Climbers in the Surf

9 12 2005

Climbers in the Surf

1 Timothy 5:9,24 (NIV) 9Do not entertain an accusation against an elder unless it is brought by two or three witnesses.

24The sins of some men are obvious, reaching the place of judgment ahead of them; the sins of others trail behind them.

Titus 1:15-16 (NIV) 15To the pure, all things are pure, but to those who are corrupted and do not believe, nothing is pure. In fact, both their minds and consciences are corrupted. 16They claim to know God, but by their actions they deny him. They are detestable, disobedient and unfit for doing anything good.

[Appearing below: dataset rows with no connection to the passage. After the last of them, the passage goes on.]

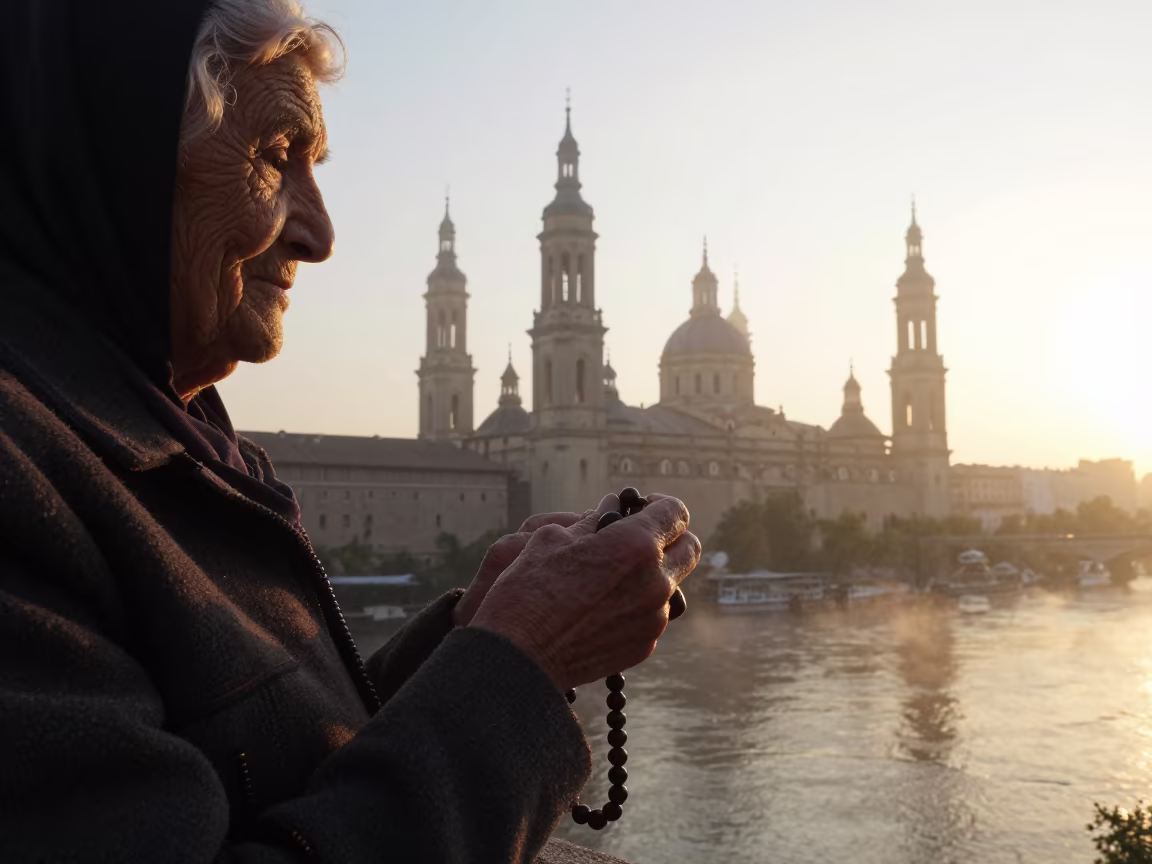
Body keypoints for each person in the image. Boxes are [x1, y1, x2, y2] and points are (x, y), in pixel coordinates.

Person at [0, 0, 701, 861]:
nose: (322, 233)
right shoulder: (25, 481)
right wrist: (521, 659)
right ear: (117, 159)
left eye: (316, 166)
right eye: (275, 157)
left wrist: (469, 635)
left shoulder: (181, 441)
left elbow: (273, 763)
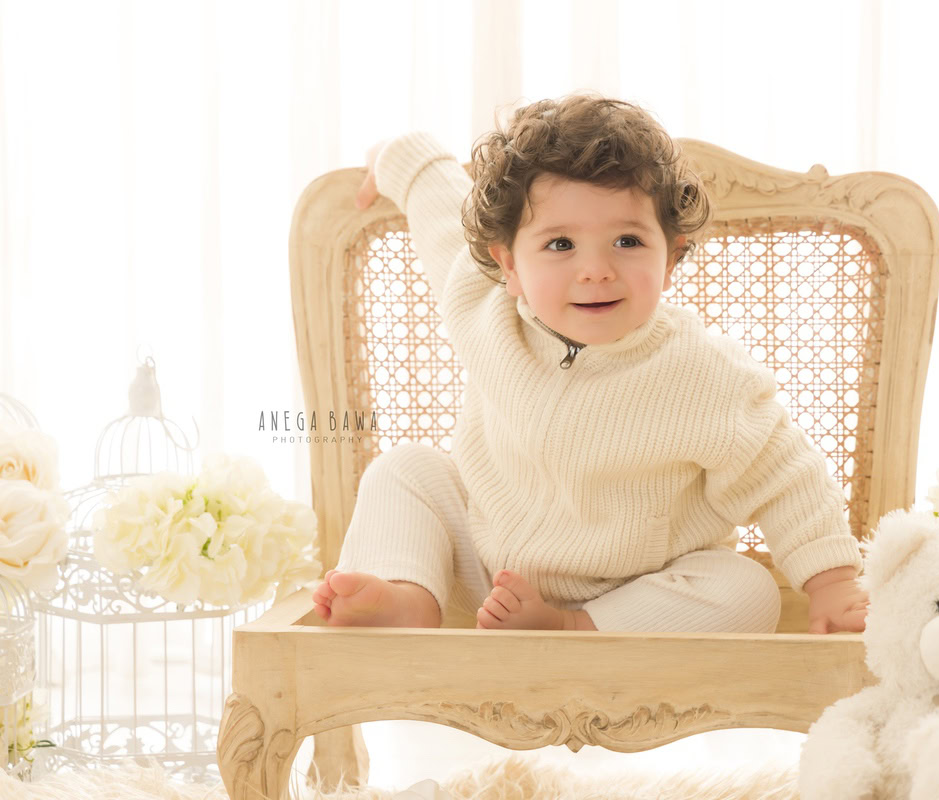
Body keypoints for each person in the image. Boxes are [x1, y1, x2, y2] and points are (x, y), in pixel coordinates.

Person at [311, 94, 869, 634]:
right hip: (487, 578)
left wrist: (833, 583)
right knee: (405, 468)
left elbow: (786, 475)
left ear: (670, 257)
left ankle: (572, 628)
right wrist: (395, 153)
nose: (596, 270)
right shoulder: (481, 303)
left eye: (627, 240)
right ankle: (408, 595)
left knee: (746, 588)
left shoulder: (705, 375)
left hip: (635, 595)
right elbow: (436, 204)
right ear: (507, 263)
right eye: (560, 245)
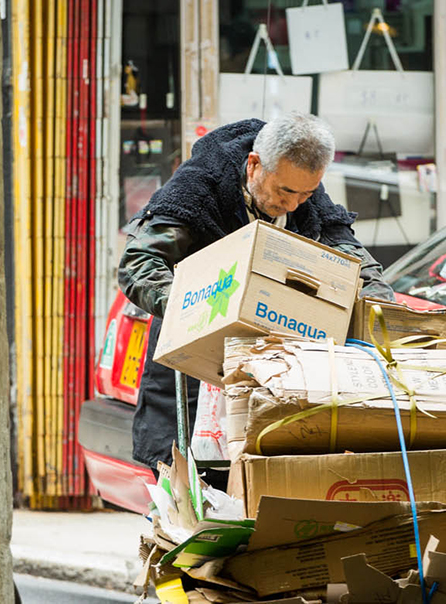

Titus 2:7-8 (NIV) 7In everything set them an example by doing what is good. In your teaching show integrity, seriousness 8and soundness of speech that cannot be condemned, so that those who oppose you may be ashamed because they have nothing bad to say about us.

Titus 3:9-11 (NIV) 9But avoid foolish controversies and genealogies and arguments and quarrels about the law, because these are unprofitable and useless. 10Warn a divisive person once, and then warn him a second time. After that, have nothing to do with him. 11You may be sure that such a man is warped and sinful; he is self-condemned.

These texts have certainly been forgotten by many who profess to be followers of Christ.  It is quite common to accuse not just elders in the church, but almost anyone with whom we don’t agree.  We think it is our duty and right to point out any and all errors in other people.

Of course we are aiming for purity.  Of course we want to be more like Christ.  Of course we want others to see that being Christians has made a difference in our lives – this is important and necessary.  But the fact of the matter remains, we are broken and defective people.  We come from dysfunctional family systems, we are wounded, and we have a tendency to sin.  And, unfortunately, a change of character is the most difficult undertaking imaginable.

To make up for this, we tend to clean up our exteriors.  We stop doing the things that used to identify us as unbelievers.  We stop swearing, drinking, smoking, and we attend a church at least 2-3 times a month.  But Jesus said, it isn’t what is outside of a person that makes them unclean, it is what is inside.  It is our pride, greed, envy, malice, anger, addictions, depressions, lying, cheating, slander, and gossip that corrupts us.  But society doesn’t “police” these things.  We look upon others with the eyes of humanity and fail to see people the way God sees them.

In reality, we have set the standard too low.  We look at membership standards, but don’t really encourage people to have the character of Christ.

Do I sin?  Yes.  Do I make mistakes?  Yes.  Do I have dysfunctions?  Of course.  Do I offend others?  Unfortunately.  Do I have the character of Christ?  Nope.  Do I look much different than the average person on the street?  A little, but not significantly.  So, how would one know I am a Christian?  How would anyone see Christ in me?  How do I tell the world about Christ without being preachy?  How do I walk the walk and not just talk the talk?

I am on a journey of discovery, growth, and opportunity.  Judging a person based on where they are currently on the path does not determine who they are, or what they cherish.  

If I see a man standing on the beach, his feet in the surf, I wouldn’t think he was a mountain climber.  If he were wearing a backpack and had an ice axe, I would just think he looked out of place.  Even if he were walking inland, I wouldn’t imagine he were climbing a mountain.  But if I saw the same man standing at timberline, his feet buried in the snow, I might envision a different image of him.  But still, he may just be a hiker, or a wannabe climber.  But if I met him at the summit of Mt. Rainier, ice clinging to his mustache, and a rope tied around his waste, I’d say he’s a mountain climber.

Some of us don’t look like good Christians.  We haven’t traversed very far from our roots.  We may wear the garb, talk the lingo, but our feet are still in the surf.  But that doesn’t mean we’re not climbers – that doesn’t mean we’re not followers of Christ.  It only means we haven’t arrived yet.  In fact, if Christ is the summit of Mt Everest, most of us are still down in the valleys trying to get further up the mountain.  Some are still selecting their gear, packing their packs, and hiring sherpas.  

Some Christians are at the base camp, some are selecting their routes, and some are beginning the ascent.  But it is a difficult climb.  It takes a long time and many stages.  Just because the summit hasn’t been reached, it doesn’t mean we aren’t climbers (er, Christians).  It only means we are on the journey.

It is easy to criticize others.  But we need to look at people through God’s eyes and keep our criticism at bay.

Father God, teach me to see people with your vision.